_About this exercise_: Set out every line of the listing below as a numbered list, leaving out any blank lines.

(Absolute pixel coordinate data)
=-=-=
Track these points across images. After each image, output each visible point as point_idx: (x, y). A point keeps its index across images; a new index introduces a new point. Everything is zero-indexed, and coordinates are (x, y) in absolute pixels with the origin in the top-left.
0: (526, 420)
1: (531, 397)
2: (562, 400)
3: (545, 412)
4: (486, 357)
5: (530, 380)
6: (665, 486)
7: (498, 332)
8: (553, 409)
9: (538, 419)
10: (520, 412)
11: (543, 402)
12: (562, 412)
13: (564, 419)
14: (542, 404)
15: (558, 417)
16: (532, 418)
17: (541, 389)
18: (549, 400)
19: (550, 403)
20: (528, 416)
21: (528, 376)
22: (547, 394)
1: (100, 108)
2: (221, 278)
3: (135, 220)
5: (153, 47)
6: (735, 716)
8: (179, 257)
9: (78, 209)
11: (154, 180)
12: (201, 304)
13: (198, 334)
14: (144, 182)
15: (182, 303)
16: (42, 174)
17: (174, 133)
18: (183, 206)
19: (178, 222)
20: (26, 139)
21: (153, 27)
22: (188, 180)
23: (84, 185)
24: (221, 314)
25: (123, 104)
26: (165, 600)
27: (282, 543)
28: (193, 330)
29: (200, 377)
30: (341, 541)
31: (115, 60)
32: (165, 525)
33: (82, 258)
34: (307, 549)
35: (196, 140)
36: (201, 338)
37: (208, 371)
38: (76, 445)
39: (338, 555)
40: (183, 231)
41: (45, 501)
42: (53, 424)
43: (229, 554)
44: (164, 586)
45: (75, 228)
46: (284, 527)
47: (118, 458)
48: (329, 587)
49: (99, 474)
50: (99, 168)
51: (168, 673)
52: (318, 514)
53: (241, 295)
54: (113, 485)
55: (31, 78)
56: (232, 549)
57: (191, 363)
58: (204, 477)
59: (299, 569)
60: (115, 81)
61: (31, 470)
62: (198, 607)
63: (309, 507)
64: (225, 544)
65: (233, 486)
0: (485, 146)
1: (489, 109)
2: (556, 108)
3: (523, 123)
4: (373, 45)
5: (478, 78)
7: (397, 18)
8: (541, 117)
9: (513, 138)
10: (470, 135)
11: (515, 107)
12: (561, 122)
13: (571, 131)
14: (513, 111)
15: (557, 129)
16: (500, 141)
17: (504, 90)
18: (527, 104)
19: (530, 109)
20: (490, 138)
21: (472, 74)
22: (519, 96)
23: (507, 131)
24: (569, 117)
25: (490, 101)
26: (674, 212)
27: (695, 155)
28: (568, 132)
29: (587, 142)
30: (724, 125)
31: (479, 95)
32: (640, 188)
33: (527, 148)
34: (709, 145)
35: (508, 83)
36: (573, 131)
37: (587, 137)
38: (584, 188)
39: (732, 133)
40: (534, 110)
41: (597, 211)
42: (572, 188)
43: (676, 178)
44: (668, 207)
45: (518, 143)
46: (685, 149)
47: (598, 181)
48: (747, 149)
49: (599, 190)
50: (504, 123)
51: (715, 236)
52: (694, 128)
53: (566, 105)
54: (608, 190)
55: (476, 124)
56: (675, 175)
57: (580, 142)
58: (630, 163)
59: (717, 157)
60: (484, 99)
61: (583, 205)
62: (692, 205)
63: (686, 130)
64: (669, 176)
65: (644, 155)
=-=-=
_Finished task_:
1. Track these points across images. After each image, output each visible point as point_idx: (x, y). A point keeps its index across images; a new index introduces a new point. Everything is zero-indexed, and coordinates are (x, y) in absolute pixels with the origin in the top-left.
2. 0: (526, 420)
3. 1: (531, 397)
4. 2: (562, 400)
5. 3: (545, 412)
6. 4: (486, 357)
7. 5: (530, 380)
8. 6: (665, 486)
9. 7: (498, 332)
10. 8: (553, 409)
11. 9: (538, 419)
12. 10: (520, 412)
13. 11: (543, 402)
14. 12: (562, 412)
15. 13: (564, 419)
16. 14: (542, 404)
17. 15: (558, 417)
18. 16: (532, 418)
19. 17: (541, 389)
20. 18: (549, 400)
21. 19: (550, 403)
22. 20: (528, 416)
23. 21: (528, 376)
24. 22: (547, 394)
25. 1: (100, 108)
26. 2: (221, 278)
27. 3: (135, 220)
28. 5: (153, 47)
29. 6: (735, 716)
30. 8: (179, 257)
31. 9: (78, 209)
32. 11: (154, 180)
33. 12: (201, 304)
34. 13: (198, 334)
35. 14: (144, 182)
36. 15: (182, 303)
37. 16: (42, 174)
38. 17: (174, 133)
39. 18: (183, 206)
40. 19: (178, 222)
41. 20: (26, 139)
42. 21: (153, 27)
43. 22: (188, 180)
44. 23: (84, 185)
45. 24: (221, 314)
46. 25: (123, 104)
47. 26: (165, 600)
48. 27: (282, 543)
49. 28: (193, 330)
50. 29: (200, 377)
51. 30: (341, 541)
52. 31: (115, 60)
53. 32: (165, 525)
54. 33: (82, 258)
55. 34: (307, 549)
56. 35: (196, 140)
57. 36: (201, 338)
58. 37: (208, 371)
59. 38: (76, 445)
60. 39: (338, 555)
61. 40: (183, 231)
62. 41: (45, 501)
63. 42: (53, 424)
64. 43: (229, 554)
65. 44: (164, 586)
66. 45: (75, 228)
67. 46: (284, 527)
68. 47: (118, 458)
69. 48: (329, 587)
70. 49: (99, 474)
71. 50: (99, 168)
72. 51: (168, 673)
73. 52: (318, 514)
74. 53: (241, 295)
75. 54: (113, 485)
76. 55: (31, 78)
77. 56: (232, 549)
78. 57: (191, 363)
79. 58: (204, 477)
80. 59: (299, 569)
81. 60: (115, 81)
82. 61: (31, 470)
83. 62: (198, 607)
84. 63: (309, 507)
85. 64: (225, 544)
86. 65: (233, 486)
87. 0: (485, 146)
88. 1: (489, 109)
89. 2: (556, 108)
90. 3: (523, 123)
91. 4: (373, 45)
92. 5: (478, 78)
93. 7: (397, 18)
94. 8: (541, 117)
95. 9: (513, 138)
96. 10: (470, 135)
97. 11: (515, 107)
98. 12: (561, 122)
99. 13: (571, 131)
100. 14: (513, 111)
101. 15: (557, 129)
102. 16: (500, 141)
103. 17: (504, 90)
104. 18: (527, 104)
105. 19: (530, 109)
106. 20: (490, 138)
107. 21: (472, 74)
108. 22: (519, 96)
109. 23: (507, 131)
110. 24: (569, 117)
111. 25: (490, 101)
112. 26: (674, 212)
113. 27: (695, 155)
114. 28: (568, 132)
115. 29: (587, 142)
116. 30: (724, 125)
117. 31: (479, 95)
118. 32: (640, 188)
119. 33: (527, 148)
120. 34: (709, 145)
121. 35: (508, 83)
122. 36: (573, 131)
123. 37: (587, 137)
124. 38: (584, 188)
125. 39: (732, 133)
126. 40: (534, 110)
127. 41: (597, 211)
128. 42: (572, 188)
129. 43: (676, 178)
130. 44: (668, 207)
131. 45: (518, 143)
132. 46: (685, 149)
133. 47: (598, 181)
134. 48: (747, 149)
135. 49: (599, 190)
136. 50: (504, 123)
137. 51: (715, 236)
138. 52: (694, 128)
139. 53: (566, 105)
140. 54: (608, 190)
141. 55: (476, 124)
142. 56: (675, 175)
143. 57: (580, 142)
144. 58: (630, 163)
145. 59: (717, 157)
146. 60: (484, 99)
147. 61: (583, 205)
148. 62: (692, 205)
149. 63: (686, 130)
150. 64: (669, 176)
151. 65: (644, 155)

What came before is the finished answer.